Without a doubt, the first thing an immigrant Northerner will notice in Bristol is the extortionate prices of the staple elements of our domestic diets – beer and McDonald’s.

For example, Britain’s best-loved burger, the McDonald’s Fillet-O-Fish, costs Bristol’s hard-working fast food lovers £2.49. In Hull however, one can expect to pay £2.39.

In Bristol, a pint can set you back anything up to £4, whereas ‘Oop Narth’, alcoholic beverages tend to be free. This is thanks to the ancient, traditional Northern pastimes of stealing, and alcohol dependency.

Granted, these price differences may seem fair, as obviously the entire population of The North is unemployed. But spare a thought for those of us who journey to Bristol in search of a better life, only to have our meagre finances thrown into chaos by such extortionate price-hikes.


Despite being geographically bookended by the linguistic wonders of Essex and The West Country, the vast majority of the South of England is disappointingly bland. Of course, the Bristol accent is colourful, but indigenous Bristolians are difficult to come by on the mean streets of Clifton.

An indigenous Bristolian Photo: Scotsman

Travel a few hundred miles up the M6, however, and you can expect to be greeted with a rainbow-like spectrum of fun, interesting and characterful accents.

From the simply irresistible Geordie twang of Cheryl Cole and her clan, to the heartwarming Mancunian drawl of the Gallagher brothers and the cast of Shameless.

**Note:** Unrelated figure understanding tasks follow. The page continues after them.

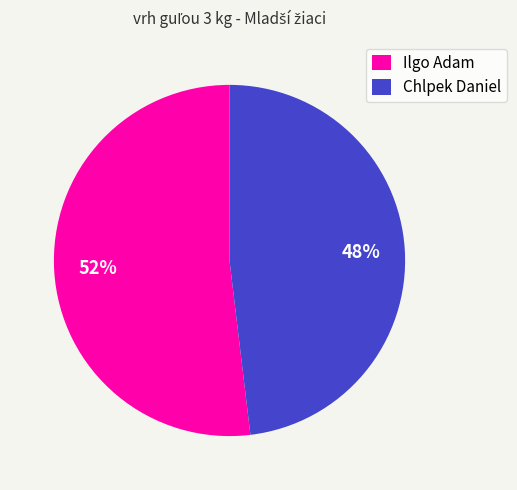

What is the ratio of the value at Chlpek Daniel to the value at Ilgo Adam?

0.9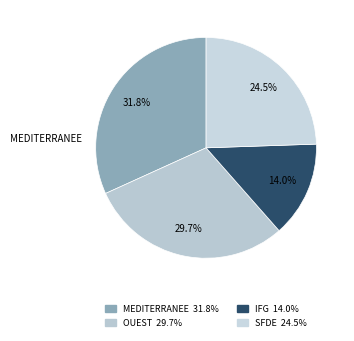

Rank the categories by value from highest to lowest.

CENTRE D'ETUDES EUROPEEN MEDITERRANEE, CENTRE D'ETUDES EUROPEEN OUEST, SOCIETE POUR LA FORMATION DE L'ENTREPRISE, INSTITUT FRANCAIS DE GESTION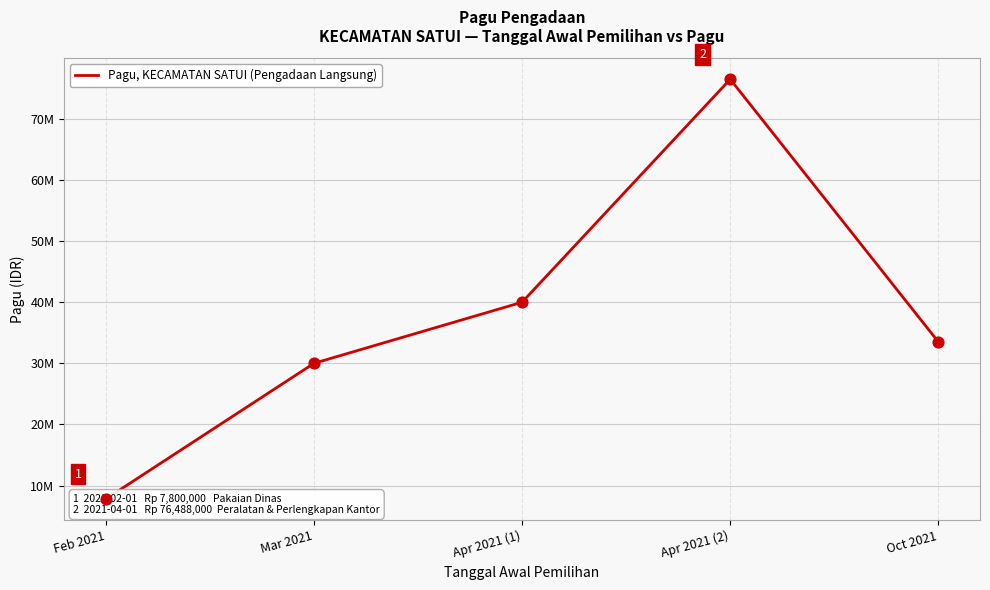

Between Feb 2021 and Mar 2021, which is larger?

Mar 2021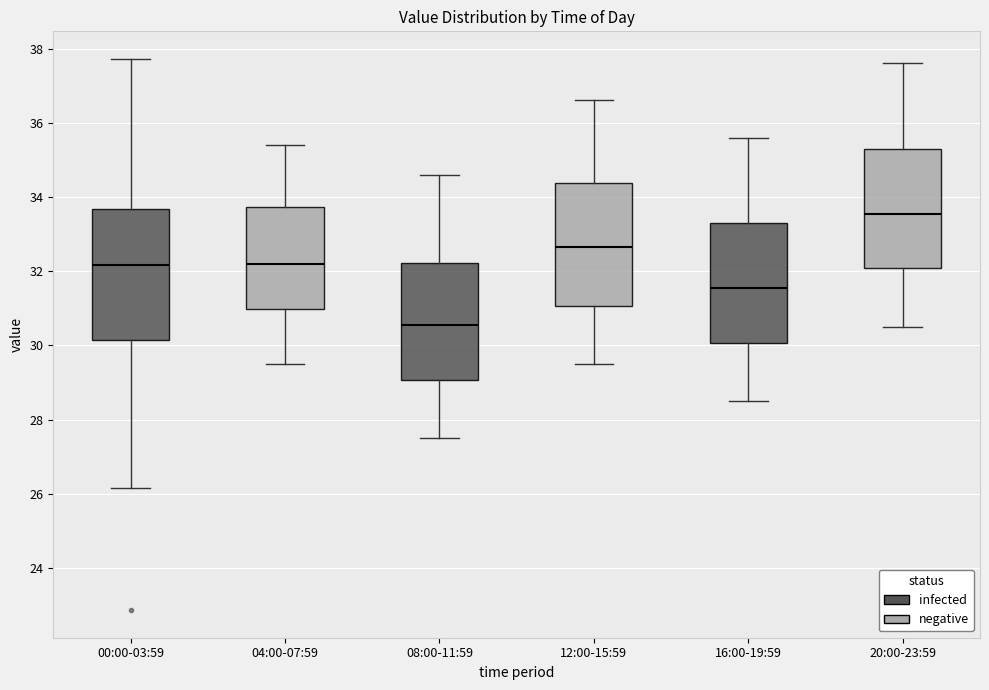

Where does the lower whisker of the box for 16:00-19:59 end on the y-axis? The values are not printed on the chart, so give them approximately, as read against the axis.

28.6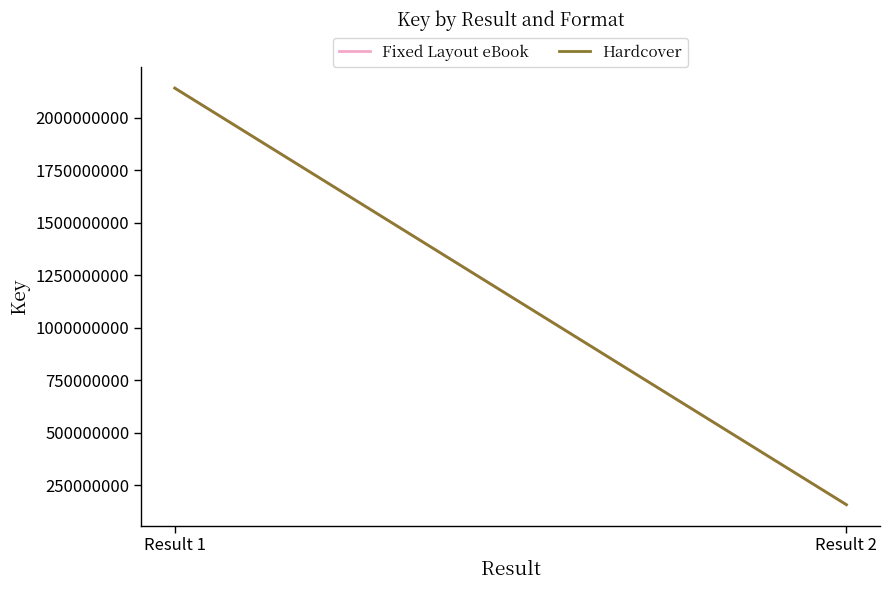

Count the number of data series in this chart.

2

A great man (probably Northern) once wryly observed that “Southerners are stylish, Northerners are practical”.

Left to fend for ourselves in a fashion wasteland, we Northern folk tend to take a more pragmatic approach to dressing. This in stark opposition to the more chic “let’s-copy-those-twats-from-Made-in-Chelsea” approach that is so often found in Bristol.


Equally, any given Saturday in Liverpool sees the city centre shops teeming with pyjama-clad, roller-haired beauties, unwilling to waste so much as a second of precious getting-ready time before the traditional all-you-can-drink for a fiver free-for-all that is Saturday night in any self-respecting Northern metropolis.

Yet, dare pass the doors of Blue Mountain emitting so much as a whiff of fake tan, and you will be regarded with the sort of suspicion largely reserved for war criminals, or paedophiles.

To conclude, some might say the distinctions between North and South are blown out of proportion. They are wrong. And stupid.